Mentre si profilano questi desideri sinceri di crescita intellettuale, di lotta contro il potere dello Stato e della Chiesa, di ricerca difficile verso nuove possibilità filosofiche e artistiche, permangono alcuni velleitarismi propri dell’inesperienza, della giovane età, di un canto che a volte si appiattisce su scontate immagini letterarie: “Ecco virtù valor ozio arte viaggi / Che non sognò neanche Orlando il pio”(7).
Del resto negli anni torinesi, prima dei viaggi all’estero, un certo “dilettantismo giovanile”, come lui stesso lo definirà, segnava le prime esperienze culturali, i primi scritti.
Difendeva ad oltranza le proprie convinzioni con ostinazione, una componente del suo carattere già ribelle, deciso e irrequieto, che gli era costato l’espulsione dal Liceo “Foscarini”, l’arresto per essersi arruolato volontario senza avere l’età richiesta.
Il tentativo di mediare i suoi sentimenti mazziniani e interventisti, le disordinate e poco accademiche letture, in cui prediligeva i miti e il canto sereno come quello veneto, con le teorie avanzate del gruppo gobettiano, era ben presto vanificato.
Il suo pensiero restava confuso e clamorose ingenuità si riscontravano nella tesi di filosofia del diritto dal titolo “Ricerche sulla forma migliore di governo”, in cui mostrava un impeto civile dalle limitate coordinate culturali, una sicurezza di giudizio non sorretta da una lucida visione della storia.
Nelle pagine della tesi era efficace l’analisi che Noventa faceva del presente, dove mancavano ideali e senso dello Stato, dove trionfava il diritto privato e il positivismo.
Giudicava “buono” il governo piemontese e “pessimi e ripugnanti” i governi dei Giolitti e dei Mussolini, denunciava la demagogia fascista, le contraddizioni del Duce, le illegalità dei “tirannelli di ogni parte d’Italia”, la collusione del governo con un organismo clericale privo di autentico carattere religioso.
Non mancavano buone riflessioni come quelle sull’inafferrabilità della storia, anche per il genio, e sui rischi dell’obiettività e della subiettività in una realtà mai del tutto conoscibile.
Se era convincente nell’additare i limiti del nazionalismo, che non consente le competizioni necessarie per migliorare lo Stato, e le deficienze del socialismo che ha creato una fittizia concordia fra i cittadini, meno persuasivi apparivano i modelli che per Noventa avrebbero dovuto essere seguiti, l’“eroico socialismo” di Marx, l’esempio di Lenin che, ribadiva più volte, è “il più grande uomo di stato che oggi viva e che sia mai vissuto”.
La mancanza di una concreta unità cittadina è colpa dei liberali e dei comunisti - osservava Noventa suggestionato dalle idee gobettiane - perché i primi non si ispirano agli ideali del Risorgimento e gli altri all’opera marxista e alla prassi leninista. E’ inevitabile dunque la rivoluzione con le masse “guidata da una minoranza preparata a esercitare, come in Russia, il dominio con la più fiera prudenza”.
-------
• _Compito assegnato 1_: Quali righe dell'elenco contengono la stringa "kern", tenendo conto di maiuscole e minuscole? Trascrivile tutte.
Il brano e l'elenco non hanno alcun legame tra loro.

• _Righe dell'elenco_:
-------
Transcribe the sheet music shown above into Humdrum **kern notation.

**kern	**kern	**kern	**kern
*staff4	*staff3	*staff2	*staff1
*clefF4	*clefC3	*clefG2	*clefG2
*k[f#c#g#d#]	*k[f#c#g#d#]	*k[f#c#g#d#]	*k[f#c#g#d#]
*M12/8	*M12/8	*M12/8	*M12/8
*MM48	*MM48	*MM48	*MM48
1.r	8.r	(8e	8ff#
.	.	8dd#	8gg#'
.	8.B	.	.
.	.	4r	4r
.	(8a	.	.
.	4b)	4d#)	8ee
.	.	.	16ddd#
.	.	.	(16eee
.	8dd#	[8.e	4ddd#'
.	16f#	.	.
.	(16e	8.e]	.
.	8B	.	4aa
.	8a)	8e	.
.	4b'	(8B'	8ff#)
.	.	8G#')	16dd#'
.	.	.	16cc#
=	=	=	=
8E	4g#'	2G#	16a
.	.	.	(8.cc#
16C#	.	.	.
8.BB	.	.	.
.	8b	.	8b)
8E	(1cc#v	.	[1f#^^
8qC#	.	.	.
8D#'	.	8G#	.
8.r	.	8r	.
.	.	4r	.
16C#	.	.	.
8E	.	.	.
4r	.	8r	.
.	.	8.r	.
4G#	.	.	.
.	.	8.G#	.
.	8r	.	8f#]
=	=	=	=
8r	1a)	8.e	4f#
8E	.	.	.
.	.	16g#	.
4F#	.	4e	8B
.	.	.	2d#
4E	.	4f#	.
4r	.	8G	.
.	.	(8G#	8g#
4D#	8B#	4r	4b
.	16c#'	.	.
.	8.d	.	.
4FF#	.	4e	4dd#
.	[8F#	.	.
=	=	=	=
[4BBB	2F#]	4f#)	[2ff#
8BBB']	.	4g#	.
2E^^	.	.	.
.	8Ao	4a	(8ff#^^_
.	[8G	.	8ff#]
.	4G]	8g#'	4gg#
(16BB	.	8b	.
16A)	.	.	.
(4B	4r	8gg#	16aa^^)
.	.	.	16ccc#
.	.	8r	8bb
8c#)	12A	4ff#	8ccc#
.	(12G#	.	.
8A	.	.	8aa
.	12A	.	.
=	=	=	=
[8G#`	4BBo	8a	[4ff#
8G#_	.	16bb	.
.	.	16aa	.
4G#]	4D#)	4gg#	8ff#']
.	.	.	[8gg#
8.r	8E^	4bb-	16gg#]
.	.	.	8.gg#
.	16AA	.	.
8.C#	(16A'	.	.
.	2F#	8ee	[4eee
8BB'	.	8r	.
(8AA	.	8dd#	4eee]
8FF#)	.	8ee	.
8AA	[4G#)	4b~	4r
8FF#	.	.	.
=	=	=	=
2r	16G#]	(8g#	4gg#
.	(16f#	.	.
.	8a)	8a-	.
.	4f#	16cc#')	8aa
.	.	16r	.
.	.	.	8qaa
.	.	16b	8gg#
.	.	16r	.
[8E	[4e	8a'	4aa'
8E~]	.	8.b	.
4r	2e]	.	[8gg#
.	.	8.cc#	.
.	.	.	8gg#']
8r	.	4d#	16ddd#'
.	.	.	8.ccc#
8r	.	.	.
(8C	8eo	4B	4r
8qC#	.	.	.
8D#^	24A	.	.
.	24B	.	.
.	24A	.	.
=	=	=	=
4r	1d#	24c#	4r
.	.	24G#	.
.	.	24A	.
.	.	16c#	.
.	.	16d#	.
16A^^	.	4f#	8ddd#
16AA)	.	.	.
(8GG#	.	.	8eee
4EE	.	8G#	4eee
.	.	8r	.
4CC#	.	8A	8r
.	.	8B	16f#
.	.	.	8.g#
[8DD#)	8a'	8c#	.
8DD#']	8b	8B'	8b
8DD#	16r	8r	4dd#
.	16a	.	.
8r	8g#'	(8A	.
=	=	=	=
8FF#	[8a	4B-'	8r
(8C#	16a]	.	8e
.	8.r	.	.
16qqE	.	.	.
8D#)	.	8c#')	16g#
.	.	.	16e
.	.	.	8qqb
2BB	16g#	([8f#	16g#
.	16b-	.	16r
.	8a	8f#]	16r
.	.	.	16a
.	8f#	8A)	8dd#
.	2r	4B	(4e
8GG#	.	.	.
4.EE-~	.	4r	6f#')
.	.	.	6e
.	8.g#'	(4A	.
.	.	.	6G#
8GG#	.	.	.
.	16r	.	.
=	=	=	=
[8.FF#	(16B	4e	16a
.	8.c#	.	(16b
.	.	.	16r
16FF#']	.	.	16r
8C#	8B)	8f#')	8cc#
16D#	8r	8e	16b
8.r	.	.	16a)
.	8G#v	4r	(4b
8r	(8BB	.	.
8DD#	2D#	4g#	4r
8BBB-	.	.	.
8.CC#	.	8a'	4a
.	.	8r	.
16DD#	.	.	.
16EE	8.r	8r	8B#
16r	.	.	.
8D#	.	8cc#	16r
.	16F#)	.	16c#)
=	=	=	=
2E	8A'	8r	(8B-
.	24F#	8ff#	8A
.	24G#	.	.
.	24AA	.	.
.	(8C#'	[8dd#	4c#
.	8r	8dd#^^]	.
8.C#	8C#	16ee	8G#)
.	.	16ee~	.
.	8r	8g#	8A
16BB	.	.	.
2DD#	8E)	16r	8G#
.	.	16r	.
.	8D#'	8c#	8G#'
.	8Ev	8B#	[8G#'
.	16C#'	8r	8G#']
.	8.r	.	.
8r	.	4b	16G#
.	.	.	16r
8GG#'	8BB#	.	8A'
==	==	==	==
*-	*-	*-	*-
-------
• _Compito assegnato 2_: Riscrivi come elenco puntato il paragrafo del brano che comincia con "Giudicava “buono” il governo piemontese", conservandone i fatti principali.

• _Risposta completa 1_:
Transcribe the sheet music shown above into Humdrum **kern notation.
**kern	**kern	**kern	**kern

• _Risposta completa 2_:
- Giudicava "buono" il governo piemontese e "pessimi e ripugnanti" i governi dei Giolitti e dei Mussolini.
- Denunciava la demagogia fascista e le contraddizioni del Duce.
- Denunciava le illegalità dei "tirannelli di ogni parte d'Italia".
- Denunciava la collusione del governo con un organismo clericale privo di autentico carattere religioso.